Below are the records; output them exactly from the first line through the line with "Intervention rapide et", stopping there.

• [DATA IN THIS EXERCISE]
::::

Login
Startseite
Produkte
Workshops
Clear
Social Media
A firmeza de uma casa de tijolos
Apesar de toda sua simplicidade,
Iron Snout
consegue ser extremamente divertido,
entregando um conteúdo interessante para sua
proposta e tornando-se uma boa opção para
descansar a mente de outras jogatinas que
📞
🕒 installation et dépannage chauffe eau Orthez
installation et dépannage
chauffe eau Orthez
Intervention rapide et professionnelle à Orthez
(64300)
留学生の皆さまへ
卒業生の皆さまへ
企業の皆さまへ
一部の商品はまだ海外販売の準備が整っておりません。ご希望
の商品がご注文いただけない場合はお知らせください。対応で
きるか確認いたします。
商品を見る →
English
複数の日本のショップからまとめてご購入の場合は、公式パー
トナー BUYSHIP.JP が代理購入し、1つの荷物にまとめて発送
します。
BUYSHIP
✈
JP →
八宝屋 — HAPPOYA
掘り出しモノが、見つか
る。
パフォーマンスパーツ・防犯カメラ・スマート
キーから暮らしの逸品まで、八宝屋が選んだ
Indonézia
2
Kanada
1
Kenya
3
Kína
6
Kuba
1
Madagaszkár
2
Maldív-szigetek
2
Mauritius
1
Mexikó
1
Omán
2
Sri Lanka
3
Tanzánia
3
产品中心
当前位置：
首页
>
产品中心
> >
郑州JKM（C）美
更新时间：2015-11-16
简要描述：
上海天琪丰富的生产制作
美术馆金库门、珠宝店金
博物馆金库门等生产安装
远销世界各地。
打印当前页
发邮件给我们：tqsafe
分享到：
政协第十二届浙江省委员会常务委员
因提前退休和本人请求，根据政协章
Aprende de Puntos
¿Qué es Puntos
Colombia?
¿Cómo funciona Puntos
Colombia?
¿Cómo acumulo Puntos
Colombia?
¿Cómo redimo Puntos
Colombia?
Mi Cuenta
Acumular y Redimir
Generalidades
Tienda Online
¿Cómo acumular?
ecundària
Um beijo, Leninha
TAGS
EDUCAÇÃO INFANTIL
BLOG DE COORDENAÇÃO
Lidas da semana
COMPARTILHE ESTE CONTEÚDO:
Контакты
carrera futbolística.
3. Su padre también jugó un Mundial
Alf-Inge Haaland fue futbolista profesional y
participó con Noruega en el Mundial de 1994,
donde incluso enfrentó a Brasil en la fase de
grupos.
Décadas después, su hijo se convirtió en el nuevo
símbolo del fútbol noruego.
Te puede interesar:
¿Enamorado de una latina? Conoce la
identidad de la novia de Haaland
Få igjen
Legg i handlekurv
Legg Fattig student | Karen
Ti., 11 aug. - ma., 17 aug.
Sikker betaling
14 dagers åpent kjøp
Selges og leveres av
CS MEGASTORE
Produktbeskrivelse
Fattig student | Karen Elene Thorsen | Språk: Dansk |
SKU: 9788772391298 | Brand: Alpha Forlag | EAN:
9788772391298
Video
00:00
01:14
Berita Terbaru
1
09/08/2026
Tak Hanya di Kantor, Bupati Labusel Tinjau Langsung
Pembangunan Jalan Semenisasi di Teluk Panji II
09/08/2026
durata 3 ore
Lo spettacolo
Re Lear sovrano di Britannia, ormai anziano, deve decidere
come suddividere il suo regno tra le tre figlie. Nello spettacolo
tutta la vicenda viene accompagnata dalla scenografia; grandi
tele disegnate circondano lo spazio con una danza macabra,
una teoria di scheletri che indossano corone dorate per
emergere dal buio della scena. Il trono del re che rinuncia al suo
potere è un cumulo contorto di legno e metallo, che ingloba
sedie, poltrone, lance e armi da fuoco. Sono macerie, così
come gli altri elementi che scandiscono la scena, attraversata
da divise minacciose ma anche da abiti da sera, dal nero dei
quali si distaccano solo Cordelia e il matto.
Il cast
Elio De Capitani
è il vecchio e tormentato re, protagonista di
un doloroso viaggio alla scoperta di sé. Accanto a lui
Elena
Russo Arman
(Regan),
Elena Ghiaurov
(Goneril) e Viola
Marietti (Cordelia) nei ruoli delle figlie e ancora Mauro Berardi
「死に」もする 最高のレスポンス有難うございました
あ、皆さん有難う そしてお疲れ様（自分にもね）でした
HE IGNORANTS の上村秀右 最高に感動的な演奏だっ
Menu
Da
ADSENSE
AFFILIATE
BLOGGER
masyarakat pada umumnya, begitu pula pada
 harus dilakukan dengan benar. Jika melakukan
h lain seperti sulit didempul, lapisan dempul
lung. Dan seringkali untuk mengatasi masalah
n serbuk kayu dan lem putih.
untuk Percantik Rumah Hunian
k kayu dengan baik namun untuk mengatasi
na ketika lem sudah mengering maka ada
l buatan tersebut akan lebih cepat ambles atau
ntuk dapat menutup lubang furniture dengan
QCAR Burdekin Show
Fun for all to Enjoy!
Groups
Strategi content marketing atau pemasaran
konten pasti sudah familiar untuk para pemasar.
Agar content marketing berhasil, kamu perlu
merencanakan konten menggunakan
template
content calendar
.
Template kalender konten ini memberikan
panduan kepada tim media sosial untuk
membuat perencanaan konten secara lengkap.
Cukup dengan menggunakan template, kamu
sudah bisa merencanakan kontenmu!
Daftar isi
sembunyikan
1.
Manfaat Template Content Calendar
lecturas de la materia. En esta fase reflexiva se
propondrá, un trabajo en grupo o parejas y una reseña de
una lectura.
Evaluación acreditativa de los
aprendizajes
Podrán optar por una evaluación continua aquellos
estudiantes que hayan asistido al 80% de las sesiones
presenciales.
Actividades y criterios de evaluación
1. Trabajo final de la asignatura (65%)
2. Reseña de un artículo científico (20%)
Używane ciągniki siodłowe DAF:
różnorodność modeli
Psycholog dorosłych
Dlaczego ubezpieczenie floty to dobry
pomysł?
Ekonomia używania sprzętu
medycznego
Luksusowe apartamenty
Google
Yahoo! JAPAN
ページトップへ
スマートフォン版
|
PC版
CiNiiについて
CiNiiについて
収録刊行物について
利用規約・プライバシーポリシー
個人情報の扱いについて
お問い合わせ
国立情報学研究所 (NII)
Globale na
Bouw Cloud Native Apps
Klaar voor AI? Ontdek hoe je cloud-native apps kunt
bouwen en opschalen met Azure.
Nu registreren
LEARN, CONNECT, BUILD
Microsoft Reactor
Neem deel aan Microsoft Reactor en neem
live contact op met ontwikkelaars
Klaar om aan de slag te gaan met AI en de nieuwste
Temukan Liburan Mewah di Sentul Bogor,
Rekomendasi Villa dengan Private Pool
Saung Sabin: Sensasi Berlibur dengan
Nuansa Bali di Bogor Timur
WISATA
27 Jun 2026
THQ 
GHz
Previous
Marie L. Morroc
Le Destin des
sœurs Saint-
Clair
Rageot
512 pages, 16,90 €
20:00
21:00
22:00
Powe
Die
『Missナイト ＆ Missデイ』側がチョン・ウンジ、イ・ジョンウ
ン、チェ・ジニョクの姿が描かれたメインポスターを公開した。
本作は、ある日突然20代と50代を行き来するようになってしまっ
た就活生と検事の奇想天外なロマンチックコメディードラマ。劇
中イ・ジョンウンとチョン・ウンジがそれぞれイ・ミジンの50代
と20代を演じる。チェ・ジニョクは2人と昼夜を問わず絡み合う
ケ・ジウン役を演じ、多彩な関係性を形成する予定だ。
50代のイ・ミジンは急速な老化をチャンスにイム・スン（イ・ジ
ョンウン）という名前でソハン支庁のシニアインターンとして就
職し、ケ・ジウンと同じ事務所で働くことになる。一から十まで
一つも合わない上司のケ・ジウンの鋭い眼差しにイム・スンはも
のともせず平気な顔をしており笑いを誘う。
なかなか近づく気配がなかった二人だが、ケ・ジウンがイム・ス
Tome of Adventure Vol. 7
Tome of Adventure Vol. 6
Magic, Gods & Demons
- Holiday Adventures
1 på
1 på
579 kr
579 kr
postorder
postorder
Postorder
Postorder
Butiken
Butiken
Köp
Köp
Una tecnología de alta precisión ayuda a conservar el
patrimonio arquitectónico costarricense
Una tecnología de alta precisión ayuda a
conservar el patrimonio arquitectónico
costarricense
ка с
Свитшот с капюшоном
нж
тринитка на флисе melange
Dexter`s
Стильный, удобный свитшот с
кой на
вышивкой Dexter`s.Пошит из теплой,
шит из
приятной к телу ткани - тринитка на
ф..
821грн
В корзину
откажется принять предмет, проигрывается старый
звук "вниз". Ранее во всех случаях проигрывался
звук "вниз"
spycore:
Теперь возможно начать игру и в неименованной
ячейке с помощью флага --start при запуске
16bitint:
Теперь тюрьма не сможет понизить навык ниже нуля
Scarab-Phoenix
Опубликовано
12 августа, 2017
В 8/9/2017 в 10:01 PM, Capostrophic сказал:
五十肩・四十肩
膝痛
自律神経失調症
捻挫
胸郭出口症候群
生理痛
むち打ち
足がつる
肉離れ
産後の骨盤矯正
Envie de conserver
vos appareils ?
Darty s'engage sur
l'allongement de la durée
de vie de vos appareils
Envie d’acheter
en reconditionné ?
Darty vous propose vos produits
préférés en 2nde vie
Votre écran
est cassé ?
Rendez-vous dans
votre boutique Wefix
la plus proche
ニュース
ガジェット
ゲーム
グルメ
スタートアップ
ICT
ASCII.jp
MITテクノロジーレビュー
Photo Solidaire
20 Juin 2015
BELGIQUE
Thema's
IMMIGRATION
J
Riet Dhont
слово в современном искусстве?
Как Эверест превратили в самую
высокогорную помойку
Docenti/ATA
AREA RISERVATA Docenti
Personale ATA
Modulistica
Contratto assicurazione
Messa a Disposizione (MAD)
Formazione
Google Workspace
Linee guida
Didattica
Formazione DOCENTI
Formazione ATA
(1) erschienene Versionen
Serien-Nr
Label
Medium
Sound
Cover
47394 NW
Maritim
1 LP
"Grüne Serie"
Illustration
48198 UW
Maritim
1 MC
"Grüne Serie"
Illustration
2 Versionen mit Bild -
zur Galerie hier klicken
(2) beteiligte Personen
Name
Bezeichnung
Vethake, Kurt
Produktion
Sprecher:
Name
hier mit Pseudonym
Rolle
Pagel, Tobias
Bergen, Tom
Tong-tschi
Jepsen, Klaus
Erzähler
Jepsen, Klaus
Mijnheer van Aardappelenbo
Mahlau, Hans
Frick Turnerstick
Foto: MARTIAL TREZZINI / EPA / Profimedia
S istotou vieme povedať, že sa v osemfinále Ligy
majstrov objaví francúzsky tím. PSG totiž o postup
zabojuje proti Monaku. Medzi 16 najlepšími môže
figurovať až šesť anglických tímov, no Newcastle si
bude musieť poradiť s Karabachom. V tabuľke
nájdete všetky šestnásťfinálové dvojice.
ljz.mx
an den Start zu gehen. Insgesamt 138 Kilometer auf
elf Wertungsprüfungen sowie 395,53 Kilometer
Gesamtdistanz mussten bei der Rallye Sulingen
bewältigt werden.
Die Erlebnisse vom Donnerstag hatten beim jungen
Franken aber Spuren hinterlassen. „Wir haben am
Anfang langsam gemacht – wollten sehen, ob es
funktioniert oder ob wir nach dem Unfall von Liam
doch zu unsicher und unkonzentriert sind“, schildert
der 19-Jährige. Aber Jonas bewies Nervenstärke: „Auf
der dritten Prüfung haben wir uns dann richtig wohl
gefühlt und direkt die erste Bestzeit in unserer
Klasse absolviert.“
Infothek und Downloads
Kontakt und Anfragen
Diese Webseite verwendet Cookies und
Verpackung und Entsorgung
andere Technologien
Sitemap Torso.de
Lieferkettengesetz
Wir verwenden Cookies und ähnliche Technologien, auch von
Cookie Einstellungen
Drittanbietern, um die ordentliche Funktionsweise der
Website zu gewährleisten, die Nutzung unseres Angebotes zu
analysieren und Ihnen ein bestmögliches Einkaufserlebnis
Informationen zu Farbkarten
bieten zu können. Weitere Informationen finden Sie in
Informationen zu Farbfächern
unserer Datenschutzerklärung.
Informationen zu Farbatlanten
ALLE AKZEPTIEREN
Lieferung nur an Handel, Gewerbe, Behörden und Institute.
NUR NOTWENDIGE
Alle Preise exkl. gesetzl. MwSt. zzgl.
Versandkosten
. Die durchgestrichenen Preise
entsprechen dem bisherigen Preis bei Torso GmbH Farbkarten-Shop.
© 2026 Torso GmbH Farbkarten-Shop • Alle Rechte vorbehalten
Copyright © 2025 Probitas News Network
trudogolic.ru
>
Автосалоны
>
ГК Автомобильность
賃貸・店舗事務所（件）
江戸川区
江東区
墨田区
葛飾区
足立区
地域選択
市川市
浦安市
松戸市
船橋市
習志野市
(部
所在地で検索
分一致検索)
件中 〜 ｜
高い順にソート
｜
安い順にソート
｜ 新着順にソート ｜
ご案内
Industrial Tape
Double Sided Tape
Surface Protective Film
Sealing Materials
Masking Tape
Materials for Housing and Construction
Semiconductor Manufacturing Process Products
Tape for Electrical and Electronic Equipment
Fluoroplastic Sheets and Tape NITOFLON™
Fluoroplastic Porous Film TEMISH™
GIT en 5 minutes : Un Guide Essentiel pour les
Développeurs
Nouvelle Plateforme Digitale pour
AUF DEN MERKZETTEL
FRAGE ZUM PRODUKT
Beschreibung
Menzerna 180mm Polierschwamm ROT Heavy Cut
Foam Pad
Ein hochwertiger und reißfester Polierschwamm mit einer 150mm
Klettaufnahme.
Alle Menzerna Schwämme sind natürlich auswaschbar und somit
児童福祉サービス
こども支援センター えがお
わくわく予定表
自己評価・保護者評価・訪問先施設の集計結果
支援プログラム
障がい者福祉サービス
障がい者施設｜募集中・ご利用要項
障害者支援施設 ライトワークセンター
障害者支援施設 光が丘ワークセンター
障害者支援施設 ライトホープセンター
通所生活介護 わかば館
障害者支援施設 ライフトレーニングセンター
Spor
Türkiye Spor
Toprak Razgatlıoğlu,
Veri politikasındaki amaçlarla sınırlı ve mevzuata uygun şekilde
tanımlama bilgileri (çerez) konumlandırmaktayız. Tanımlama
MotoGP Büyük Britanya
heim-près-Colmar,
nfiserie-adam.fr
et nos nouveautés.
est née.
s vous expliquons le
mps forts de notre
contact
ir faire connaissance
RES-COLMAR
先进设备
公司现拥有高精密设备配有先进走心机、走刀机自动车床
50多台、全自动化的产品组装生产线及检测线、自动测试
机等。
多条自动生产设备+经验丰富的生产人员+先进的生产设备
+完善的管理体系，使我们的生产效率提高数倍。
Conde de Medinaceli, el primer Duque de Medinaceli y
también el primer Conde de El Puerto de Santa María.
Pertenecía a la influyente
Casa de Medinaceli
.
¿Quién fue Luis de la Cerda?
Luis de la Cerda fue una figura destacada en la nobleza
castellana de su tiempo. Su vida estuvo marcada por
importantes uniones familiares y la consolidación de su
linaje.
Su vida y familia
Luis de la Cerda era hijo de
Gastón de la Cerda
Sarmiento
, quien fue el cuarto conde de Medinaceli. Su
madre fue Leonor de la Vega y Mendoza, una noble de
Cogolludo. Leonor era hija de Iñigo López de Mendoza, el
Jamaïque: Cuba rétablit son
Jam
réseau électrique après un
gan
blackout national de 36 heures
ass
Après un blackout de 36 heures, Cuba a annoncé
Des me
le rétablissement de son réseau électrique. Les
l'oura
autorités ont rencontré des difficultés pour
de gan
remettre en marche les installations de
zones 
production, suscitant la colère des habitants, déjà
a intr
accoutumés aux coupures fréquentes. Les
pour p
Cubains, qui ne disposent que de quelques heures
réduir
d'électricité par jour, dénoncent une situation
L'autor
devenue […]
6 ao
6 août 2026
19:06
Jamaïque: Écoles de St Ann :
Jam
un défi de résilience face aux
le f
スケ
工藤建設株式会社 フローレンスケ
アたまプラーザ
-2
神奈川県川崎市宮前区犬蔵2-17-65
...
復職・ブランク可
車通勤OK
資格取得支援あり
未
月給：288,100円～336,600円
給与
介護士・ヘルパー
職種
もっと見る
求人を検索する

::::

• [FINISHED EXERCISE]
Login
Startseite
Produkte
Workshops
Clear
Social Media
A firmeza de uma casa de tijolos
Apesar de toda sua simplicidade,
Iron Snout
consegue ser extremamente divertido,
entregando um conteúdo interessante para sua
proposta e tornando-se uma boa opção para
descansar a mente de outras jogatinas que
📞
🕒 installation et dépannage chauffe eau Orthez
installation et dépannage
chauffe eau Orthez
Intervention rapide et professionnelle à Orthez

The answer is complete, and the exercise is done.